Given the proven political efficacy of populist appeals, the odds of any (successful) politician thumping the podium in favor of cutting welfare, reducing food stamps or school lunch programs, etc., is approximately zilch. Far more likely is that the politicians will try to shove the financial implications of additional entitlements onto the backs of businesses. Which, in turn, will result in those businesses buying robots and deploying software to reduce their workforce. Just think how many transportation workers will become unemployed when Amazon starts delivering 86% of their sales (packages 5 Lbs and less) with drones.

Meanwhile, encouraged by the politicians, the nation’s poor will be emboldened in demanding more… or else. For the record, the official poverty level in the United States, which is defined as being the amount of money needed to buy a “minimally adequate” basket of goods and services according to the living standards of the 1960s, is currently set at $11,720 annually for a single person, $14,937 for a two-person family, and $23,492 for a family of four.

The latest data show that about 46 million US citizens fall below those levels, the largest number since records first began being kept over 50 years ago. Tellingly, that’s a 36% increase since 2000.

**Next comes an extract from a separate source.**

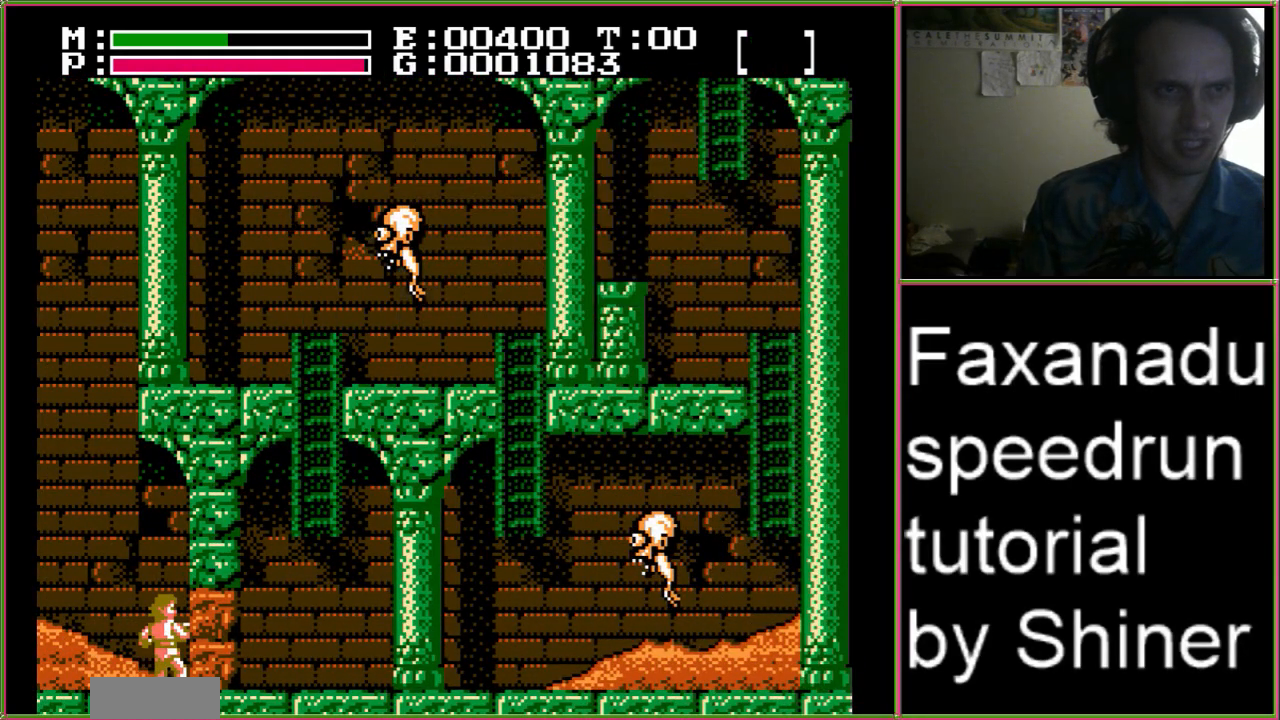
{"buttons": ["DPAD_RIGHT"], "events": []}
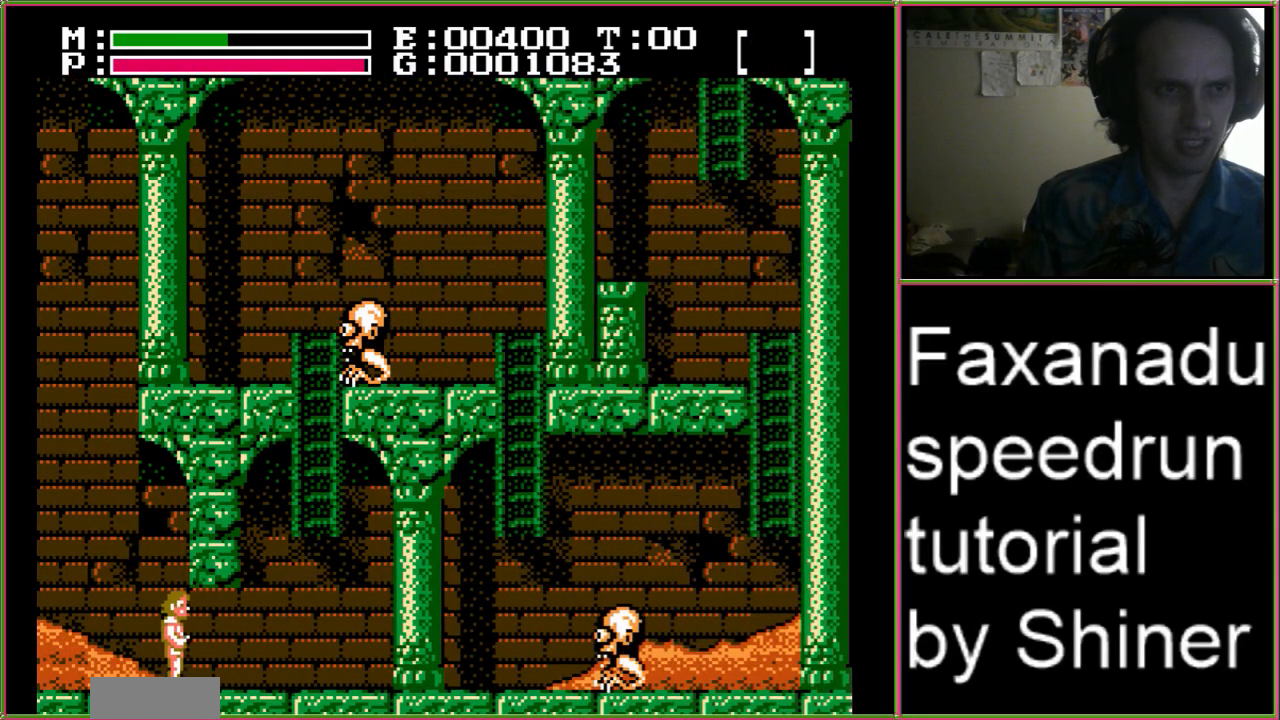
{"buttons": ["DPAD_RIGHT"], "events": []}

And who makes up the “poor” in the United States? Minorities!
For obvious reasons, the minority population now reflexively votes against the party of Lincoln. In the last presidential contest, a whopping 83% of minority voters cast their votes for the Democrats. This sort of political base is to be catered to, and so it will be. No cuts in entitlements here.

Sexual Orientation.
Likewise, those who favor being defined by their sexual preference prefer the Democrats by approximately a 3-to-1 margin. Given the Democrats are fully on board with populist, progressive legislation, expect no demands from this subset for reduced entitlements.

Soldiers.
Cut military benefits? Weaken the military’s ability to respond? You must be joking! No one on either side of the political aisle would be stupid enough to advocate either. In time, the military budget will come under pressure—but only until someone in the military-industrial complex finds an excuse for a new war or, failing that, conjures up an imminent threat that must be countered.

…and then of course
The Wealthy.
Should the wealthy—those with feelings of entitlement or not—come to the conclusion that they’re going to be called upon to carry ever more water for rest of the citizenry, they will react just as they always have. Namely, by hiring the best tax lawyers and accountants possible and exploiting every available loophole (and there are always loopholes). And/or they’ll vote with their feet — moving themselves and, if push comes to shove, their businesses to friendlier shores.

In other words, there is no popular or political will to do anything other than maintain the status quo in this Age of Entitlement. Given that stark truth, all we as individuals can do at this point is sit back and watch the slow-motion train wreck unfold—which, for the record, I’ll be doing from afar. Avé cesar morituri te salute.